As far as the authors’ knowledge, our study is the only one comparing those two packages. Moreover, in contrast to many previous studies [17,18,19], our study has been performed on a large database of full-field digital mammograms: at the time of writing a public database of FFDM, in the order of thousands of images, is not yet available, and many studies used databases with digitized film mammograms [20,21,22,23,24,25,26,27,28,29,30,31]. In fact, one main issue concerning breast pectoral removal is the lack of large-scale well-annotated datasets for training of high performance models. In recent years, considerable effort has been devoted to develop intelligent and robust methods for breast pectoral removal. However, the majority of the methods are evaluated on self-annotated public datasets or even private datasets due to the limited availability of datasets. To give a flavor of the type of algorithms that have been used in recent literature, we briefly describe two algorithms that have been developed using such databases. Maitra et al. [32] implemented a method based on a triangular region to isolate the pectoral muscle from the rest of the tissue. Then, a region-growing technique was used to identify and remove the pectoral muscle. Kaitouni et al. [33] implemented breast tumor identification by pectoral muscle removal based on hidden Markov and region-growing method. The purpose of the method was to separate the pectoral muscle from the mammographic image. The method involved Otsu thresholding and k-means based for pixel classification.

The need for a full-tested preprocessing tool is strong in the research community of FFDM analysis, especially as texture radiomics and deep-learning approaches have entered into the field. As a matter of fact, important issues with deep models for pectoral removal are the robustness of the methods and the training phase. Before the advent of deep learning, feature-based methods dominated the field [34,35,36,37]. The robustness of these kinds of systems remains to be improved as variations in the images could lead to wrong removal. In this sense, the advantage of deep-learning-based methods is such that the robustness has been drastically enhanced [30,31,32, 38,39,40,41,42,43]. However, deep-learning approach requires a very large number of images to be properly trained. Therefore, their development still remains problematic due to the lack of large FFDM databases properly manually annotated, as mentioned above. On the contrary, although not based on deep-learning approach, the two packages analyzed have been proven to be robust against various situations and turned out to be suitable for pectoral muscle removal.

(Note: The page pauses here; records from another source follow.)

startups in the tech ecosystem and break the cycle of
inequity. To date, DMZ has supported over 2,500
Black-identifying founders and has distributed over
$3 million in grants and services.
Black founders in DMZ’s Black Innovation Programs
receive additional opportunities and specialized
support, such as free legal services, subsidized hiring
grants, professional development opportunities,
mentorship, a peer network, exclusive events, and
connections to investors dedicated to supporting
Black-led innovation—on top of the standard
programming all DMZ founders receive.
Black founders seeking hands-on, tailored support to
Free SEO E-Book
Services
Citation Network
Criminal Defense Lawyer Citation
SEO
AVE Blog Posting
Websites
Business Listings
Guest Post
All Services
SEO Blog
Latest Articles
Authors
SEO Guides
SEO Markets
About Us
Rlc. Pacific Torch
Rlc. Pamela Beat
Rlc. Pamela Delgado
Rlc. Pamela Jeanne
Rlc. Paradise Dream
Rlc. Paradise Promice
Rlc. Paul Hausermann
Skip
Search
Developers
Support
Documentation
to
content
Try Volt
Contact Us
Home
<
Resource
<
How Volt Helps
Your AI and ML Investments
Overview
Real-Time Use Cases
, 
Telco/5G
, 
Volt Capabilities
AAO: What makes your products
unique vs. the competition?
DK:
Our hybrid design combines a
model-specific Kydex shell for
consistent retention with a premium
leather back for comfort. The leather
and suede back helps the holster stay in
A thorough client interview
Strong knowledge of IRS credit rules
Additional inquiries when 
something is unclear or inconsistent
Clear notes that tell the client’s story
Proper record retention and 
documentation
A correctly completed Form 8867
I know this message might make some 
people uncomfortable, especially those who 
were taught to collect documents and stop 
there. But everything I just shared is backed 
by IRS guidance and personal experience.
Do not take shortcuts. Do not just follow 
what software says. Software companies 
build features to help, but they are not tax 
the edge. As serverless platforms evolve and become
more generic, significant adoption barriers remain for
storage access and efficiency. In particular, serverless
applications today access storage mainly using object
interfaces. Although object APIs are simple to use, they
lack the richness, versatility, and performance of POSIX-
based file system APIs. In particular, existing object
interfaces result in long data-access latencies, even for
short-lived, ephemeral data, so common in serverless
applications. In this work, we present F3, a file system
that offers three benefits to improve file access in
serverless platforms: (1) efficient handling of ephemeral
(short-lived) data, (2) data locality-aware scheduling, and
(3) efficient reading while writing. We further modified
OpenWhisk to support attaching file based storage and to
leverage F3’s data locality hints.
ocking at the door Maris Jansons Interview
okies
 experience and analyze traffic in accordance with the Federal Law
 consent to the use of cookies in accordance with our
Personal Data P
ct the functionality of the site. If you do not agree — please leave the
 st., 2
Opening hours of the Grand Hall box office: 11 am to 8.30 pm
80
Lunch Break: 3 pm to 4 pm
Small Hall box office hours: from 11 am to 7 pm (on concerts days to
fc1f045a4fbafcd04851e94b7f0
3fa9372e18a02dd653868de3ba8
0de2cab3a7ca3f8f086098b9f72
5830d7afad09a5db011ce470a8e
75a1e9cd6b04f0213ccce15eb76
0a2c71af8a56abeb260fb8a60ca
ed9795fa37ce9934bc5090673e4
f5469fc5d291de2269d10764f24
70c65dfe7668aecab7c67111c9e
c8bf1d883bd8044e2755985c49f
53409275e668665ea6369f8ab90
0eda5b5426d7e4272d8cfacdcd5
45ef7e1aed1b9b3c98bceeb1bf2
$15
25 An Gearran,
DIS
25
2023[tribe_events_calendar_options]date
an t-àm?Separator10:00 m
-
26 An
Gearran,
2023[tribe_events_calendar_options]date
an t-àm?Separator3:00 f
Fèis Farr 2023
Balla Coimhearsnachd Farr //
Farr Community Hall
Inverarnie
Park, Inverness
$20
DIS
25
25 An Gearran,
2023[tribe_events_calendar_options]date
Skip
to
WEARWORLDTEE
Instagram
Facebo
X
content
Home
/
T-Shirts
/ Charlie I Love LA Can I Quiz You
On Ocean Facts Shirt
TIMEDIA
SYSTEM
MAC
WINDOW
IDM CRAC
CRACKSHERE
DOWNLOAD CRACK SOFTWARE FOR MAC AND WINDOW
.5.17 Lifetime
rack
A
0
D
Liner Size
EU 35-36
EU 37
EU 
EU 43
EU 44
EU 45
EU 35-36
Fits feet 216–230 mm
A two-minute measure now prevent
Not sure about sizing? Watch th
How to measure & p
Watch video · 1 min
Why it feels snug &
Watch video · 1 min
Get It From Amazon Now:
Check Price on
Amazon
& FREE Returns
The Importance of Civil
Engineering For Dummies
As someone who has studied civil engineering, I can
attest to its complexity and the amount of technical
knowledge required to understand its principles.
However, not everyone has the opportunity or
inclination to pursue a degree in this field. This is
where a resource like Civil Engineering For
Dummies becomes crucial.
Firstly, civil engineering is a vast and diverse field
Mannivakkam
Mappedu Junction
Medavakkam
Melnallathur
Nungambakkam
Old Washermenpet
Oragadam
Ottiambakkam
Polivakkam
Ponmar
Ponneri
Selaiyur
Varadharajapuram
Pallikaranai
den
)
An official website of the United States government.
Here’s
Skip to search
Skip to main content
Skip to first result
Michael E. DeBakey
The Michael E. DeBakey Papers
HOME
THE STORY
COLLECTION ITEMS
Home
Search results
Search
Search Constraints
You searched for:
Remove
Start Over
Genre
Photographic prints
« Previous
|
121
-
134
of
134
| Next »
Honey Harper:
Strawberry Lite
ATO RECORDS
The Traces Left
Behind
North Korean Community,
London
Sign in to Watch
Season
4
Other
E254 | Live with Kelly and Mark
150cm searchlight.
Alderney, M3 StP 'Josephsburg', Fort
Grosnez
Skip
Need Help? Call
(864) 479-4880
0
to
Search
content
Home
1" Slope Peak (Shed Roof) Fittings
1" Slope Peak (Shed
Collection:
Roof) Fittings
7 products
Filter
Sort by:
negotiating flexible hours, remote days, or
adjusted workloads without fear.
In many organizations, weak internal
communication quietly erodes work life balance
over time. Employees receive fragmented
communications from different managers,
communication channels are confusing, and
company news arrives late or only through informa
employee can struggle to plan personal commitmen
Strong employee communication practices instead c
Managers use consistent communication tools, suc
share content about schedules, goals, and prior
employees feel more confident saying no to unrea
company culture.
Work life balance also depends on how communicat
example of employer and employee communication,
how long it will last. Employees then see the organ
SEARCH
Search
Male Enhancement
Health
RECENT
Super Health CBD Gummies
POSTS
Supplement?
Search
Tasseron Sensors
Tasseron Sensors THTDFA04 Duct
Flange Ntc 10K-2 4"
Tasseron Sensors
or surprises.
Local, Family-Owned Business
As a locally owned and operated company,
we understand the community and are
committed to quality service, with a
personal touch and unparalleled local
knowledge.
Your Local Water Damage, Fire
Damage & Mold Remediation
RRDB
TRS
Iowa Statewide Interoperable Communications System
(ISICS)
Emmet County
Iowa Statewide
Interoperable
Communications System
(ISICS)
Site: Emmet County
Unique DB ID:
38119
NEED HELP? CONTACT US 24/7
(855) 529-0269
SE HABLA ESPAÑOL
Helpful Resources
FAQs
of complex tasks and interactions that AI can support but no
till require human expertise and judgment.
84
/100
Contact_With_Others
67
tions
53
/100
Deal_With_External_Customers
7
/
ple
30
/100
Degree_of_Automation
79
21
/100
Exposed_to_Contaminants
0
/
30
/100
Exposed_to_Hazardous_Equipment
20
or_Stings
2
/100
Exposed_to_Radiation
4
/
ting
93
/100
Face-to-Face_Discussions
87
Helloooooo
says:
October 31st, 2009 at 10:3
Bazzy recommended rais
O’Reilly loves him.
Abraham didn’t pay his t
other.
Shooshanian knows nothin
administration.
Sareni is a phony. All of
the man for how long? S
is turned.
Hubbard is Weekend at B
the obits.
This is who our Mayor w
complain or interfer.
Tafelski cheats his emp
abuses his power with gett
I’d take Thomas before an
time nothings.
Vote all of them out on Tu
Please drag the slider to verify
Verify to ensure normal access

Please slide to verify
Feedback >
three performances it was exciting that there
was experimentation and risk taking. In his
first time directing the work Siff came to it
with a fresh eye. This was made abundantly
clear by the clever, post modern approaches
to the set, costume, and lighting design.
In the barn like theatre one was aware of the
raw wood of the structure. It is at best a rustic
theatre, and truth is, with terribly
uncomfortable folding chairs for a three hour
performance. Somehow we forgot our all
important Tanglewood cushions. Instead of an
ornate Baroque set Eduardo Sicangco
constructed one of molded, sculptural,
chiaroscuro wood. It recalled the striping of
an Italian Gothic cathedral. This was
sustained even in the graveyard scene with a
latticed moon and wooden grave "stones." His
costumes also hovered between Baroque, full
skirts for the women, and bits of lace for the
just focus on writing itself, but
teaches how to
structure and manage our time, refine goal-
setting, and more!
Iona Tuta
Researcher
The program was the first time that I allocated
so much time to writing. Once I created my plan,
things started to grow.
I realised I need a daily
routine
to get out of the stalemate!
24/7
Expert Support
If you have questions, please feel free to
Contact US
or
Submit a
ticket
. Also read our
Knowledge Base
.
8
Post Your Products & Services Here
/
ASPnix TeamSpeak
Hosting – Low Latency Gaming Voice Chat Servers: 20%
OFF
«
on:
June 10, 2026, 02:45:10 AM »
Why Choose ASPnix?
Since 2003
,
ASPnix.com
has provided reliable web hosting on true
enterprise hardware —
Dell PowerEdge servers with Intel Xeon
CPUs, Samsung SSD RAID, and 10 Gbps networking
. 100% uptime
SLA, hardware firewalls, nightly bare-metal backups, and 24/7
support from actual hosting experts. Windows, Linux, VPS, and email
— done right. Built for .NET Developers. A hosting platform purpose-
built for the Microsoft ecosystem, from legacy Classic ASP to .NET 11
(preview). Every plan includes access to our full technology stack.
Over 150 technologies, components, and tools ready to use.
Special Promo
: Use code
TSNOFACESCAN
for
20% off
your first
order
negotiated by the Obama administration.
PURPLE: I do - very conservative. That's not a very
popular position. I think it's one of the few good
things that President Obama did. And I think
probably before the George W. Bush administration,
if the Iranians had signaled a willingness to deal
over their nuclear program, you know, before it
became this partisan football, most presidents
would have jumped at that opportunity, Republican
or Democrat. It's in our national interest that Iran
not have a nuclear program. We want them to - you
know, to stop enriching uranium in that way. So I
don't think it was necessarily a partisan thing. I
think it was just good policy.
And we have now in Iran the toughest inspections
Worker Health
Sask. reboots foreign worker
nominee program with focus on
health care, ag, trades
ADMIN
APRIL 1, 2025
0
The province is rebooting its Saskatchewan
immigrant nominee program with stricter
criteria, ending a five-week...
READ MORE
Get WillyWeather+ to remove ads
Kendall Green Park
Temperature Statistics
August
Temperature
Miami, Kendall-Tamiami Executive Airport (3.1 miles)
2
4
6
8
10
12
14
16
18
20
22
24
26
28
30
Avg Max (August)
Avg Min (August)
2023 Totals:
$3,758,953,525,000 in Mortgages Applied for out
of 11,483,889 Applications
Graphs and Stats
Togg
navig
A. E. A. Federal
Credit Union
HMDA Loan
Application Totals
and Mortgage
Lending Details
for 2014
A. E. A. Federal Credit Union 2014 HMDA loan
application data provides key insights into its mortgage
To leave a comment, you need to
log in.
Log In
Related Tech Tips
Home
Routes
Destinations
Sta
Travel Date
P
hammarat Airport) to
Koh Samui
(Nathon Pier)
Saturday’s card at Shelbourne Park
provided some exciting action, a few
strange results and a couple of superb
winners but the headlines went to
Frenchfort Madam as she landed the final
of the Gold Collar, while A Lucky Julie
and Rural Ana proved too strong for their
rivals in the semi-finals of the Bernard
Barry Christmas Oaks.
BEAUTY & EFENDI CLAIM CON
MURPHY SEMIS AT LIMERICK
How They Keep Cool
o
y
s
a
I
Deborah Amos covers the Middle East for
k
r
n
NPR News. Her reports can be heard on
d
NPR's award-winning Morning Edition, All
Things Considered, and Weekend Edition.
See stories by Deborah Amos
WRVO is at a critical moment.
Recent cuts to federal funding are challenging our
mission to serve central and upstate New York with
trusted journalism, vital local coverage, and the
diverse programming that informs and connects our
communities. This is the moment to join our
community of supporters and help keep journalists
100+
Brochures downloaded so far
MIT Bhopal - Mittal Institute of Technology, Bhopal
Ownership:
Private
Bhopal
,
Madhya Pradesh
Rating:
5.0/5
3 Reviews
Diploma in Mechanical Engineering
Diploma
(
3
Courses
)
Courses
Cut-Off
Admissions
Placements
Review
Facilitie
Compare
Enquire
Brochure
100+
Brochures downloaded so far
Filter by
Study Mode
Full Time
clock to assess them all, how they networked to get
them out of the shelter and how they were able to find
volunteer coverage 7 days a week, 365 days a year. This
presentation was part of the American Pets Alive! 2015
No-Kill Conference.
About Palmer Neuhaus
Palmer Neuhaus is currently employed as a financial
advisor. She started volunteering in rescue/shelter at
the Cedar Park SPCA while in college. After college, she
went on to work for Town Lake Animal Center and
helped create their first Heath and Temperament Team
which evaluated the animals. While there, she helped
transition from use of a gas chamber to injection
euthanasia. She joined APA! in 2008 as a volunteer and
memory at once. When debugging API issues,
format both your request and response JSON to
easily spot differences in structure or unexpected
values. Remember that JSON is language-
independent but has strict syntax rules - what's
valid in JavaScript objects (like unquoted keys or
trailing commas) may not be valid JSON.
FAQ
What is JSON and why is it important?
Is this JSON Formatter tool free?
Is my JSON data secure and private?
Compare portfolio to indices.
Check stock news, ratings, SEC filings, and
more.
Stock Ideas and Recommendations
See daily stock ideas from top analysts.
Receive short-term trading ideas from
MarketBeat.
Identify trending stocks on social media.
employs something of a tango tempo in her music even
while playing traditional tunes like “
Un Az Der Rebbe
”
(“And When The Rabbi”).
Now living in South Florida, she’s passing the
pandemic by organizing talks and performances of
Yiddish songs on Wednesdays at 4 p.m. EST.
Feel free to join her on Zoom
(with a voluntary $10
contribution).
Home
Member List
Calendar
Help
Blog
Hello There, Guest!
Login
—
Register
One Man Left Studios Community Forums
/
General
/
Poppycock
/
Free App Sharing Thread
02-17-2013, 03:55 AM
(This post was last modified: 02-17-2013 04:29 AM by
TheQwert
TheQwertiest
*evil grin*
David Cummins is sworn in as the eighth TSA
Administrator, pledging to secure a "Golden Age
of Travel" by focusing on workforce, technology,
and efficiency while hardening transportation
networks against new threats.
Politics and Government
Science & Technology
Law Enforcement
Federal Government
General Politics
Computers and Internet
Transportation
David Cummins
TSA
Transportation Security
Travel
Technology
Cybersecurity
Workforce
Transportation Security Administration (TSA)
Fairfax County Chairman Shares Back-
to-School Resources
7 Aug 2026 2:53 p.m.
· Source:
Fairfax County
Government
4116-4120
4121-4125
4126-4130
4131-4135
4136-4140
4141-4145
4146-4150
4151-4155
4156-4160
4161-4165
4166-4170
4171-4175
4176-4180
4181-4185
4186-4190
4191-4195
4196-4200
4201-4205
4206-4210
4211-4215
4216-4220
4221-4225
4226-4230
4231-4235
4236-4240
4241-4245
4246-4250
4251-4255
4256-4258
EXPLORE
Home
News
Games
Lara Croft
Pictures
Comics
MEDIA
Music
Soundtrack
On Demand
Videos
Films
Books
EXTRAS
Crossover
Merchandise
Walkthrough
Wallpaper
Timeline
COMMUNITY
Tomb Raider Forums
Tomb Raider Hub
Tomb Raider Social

This study has several limitations. First, the simple size assessed. However, the sample size analyzed in this study was justified statistically. In fact, typical values for accuracy differences among different algorithms can be expected to be a few percentage points and the expected standard deviation is form 2 to 4 times the differences [2, 3]: this yields a standardized mean difference of 0.2. Applying standard power samples size computation [4] for paired test and considering a power of 80% and alpha level of 5%, a sample size of about 150 subjects can be considered adequate. Moreover, manual accurate free-hand delineation of the pectoral muscle is a very time-consuming task which puts a fundamental limit on the size of the database which can be analyzed in a limited frame of time. Second, the population is imbalanced considering that the prevalence of women had a breast density of B type; however, no statistically significant dependence of pectoral removal performance was found respect the breast density.

Conclusions

In summary, we compared the performance of pectoral muscle removal for the two Matlab packages LIBRA and OpenBreast on a single FFDM database with respect to manual delineation. Results indicated that both packages showed high values of agreement with manual segmentation. However, statistical tests suggest that, on average, LIBRA can achieve higher performance. Although this study has not a direct clinical application, our results are useful in the choice of packages for the development of complex systems for computer-aided breast evaluation.